◆ Problem: Could the records below please be retyped exactly, with their pictures left out?

Start of Given entries

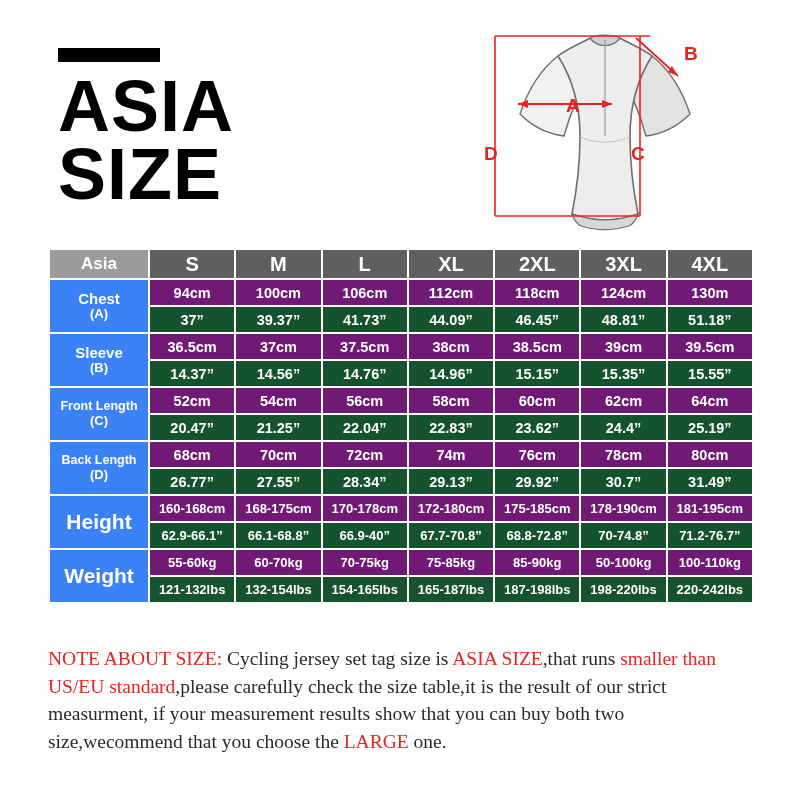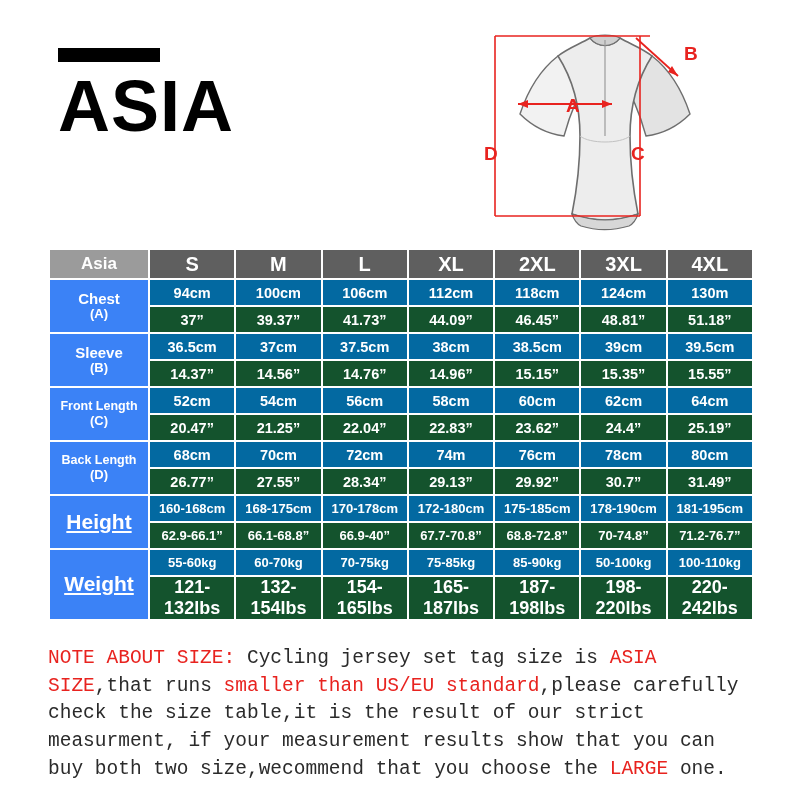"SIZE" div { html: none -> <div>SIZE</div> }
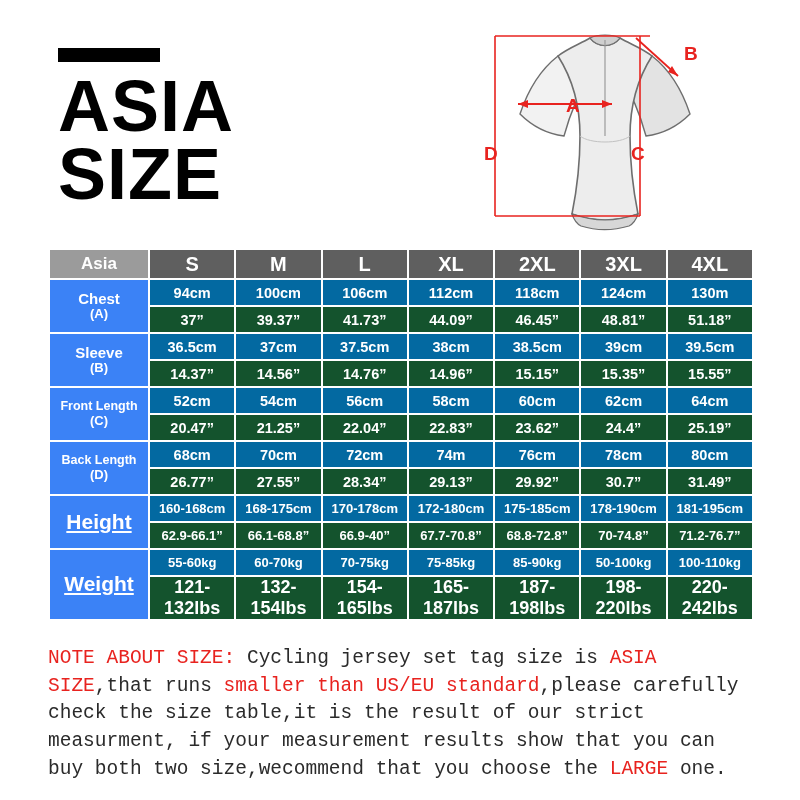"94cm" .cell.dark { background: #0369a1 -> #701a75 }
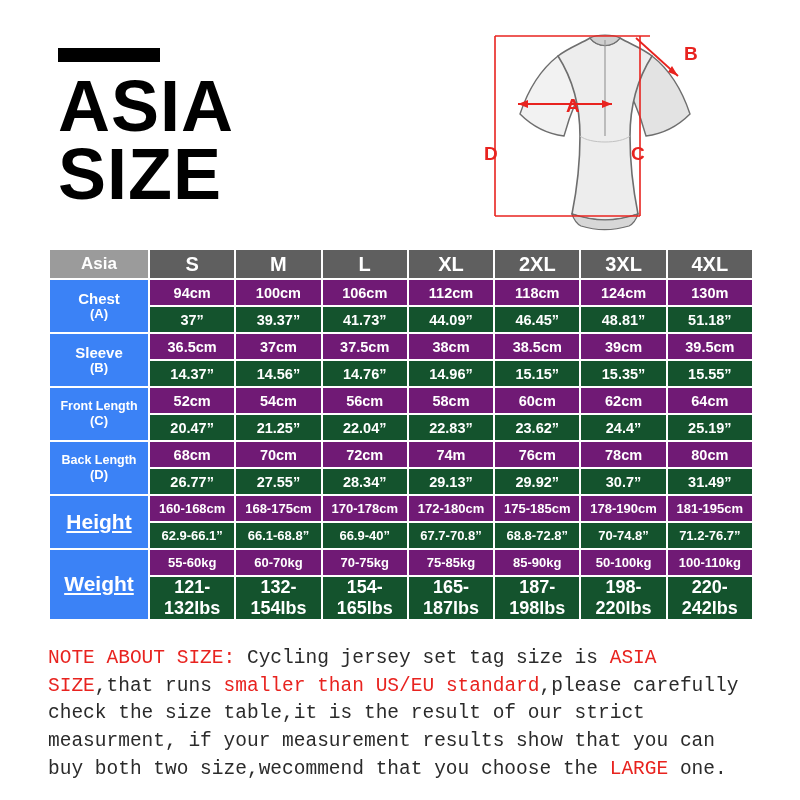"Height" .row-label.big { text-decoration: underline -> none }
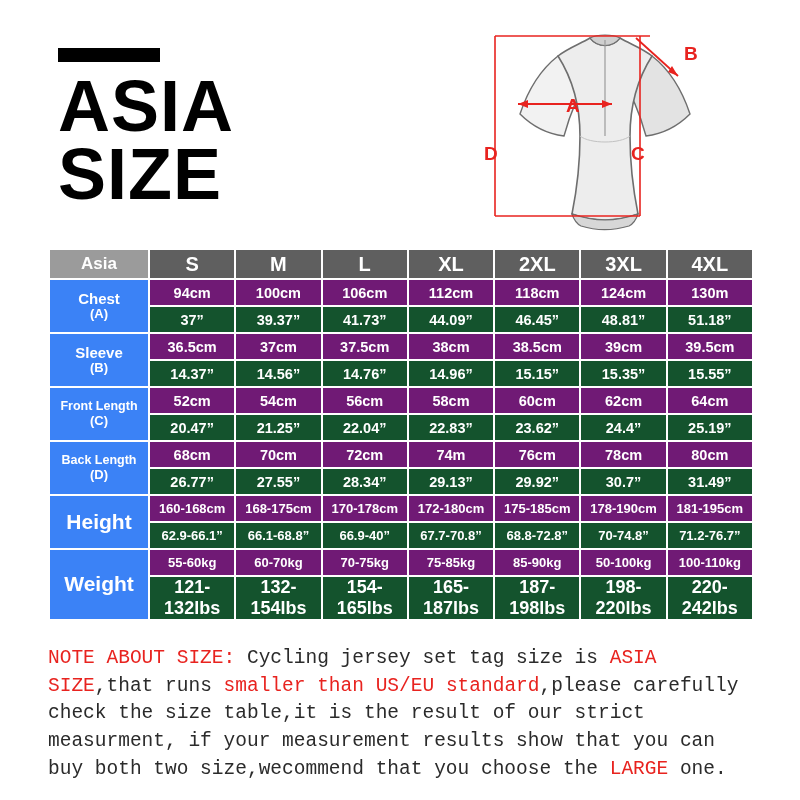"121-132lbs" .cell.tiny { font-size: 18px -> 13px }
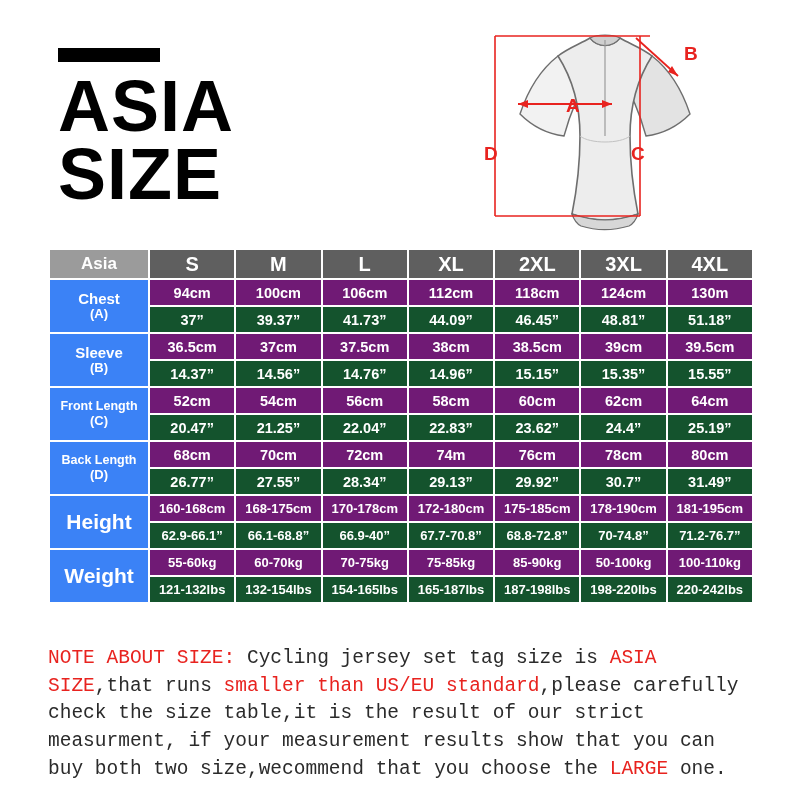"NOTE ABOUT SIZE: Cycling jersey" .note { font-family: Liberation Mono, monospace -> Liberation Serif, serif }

End of Given entries

◆ Answer to this task:
"SIZE" div { html: none -> <div>SIZE</div> }
"94cm" .cell.dark { background: #0369a1 -> #701a75 }
"Height" .row-label.big { text-decoration: underline -> none }
"121-132lbs" .cell.tiny { font-size: 18px -> 13px }
"NOTE ABOUT SIZE: Cycling jersey" .note { font-family: Liberation Mono, monospace -> Liberation Serif, serif }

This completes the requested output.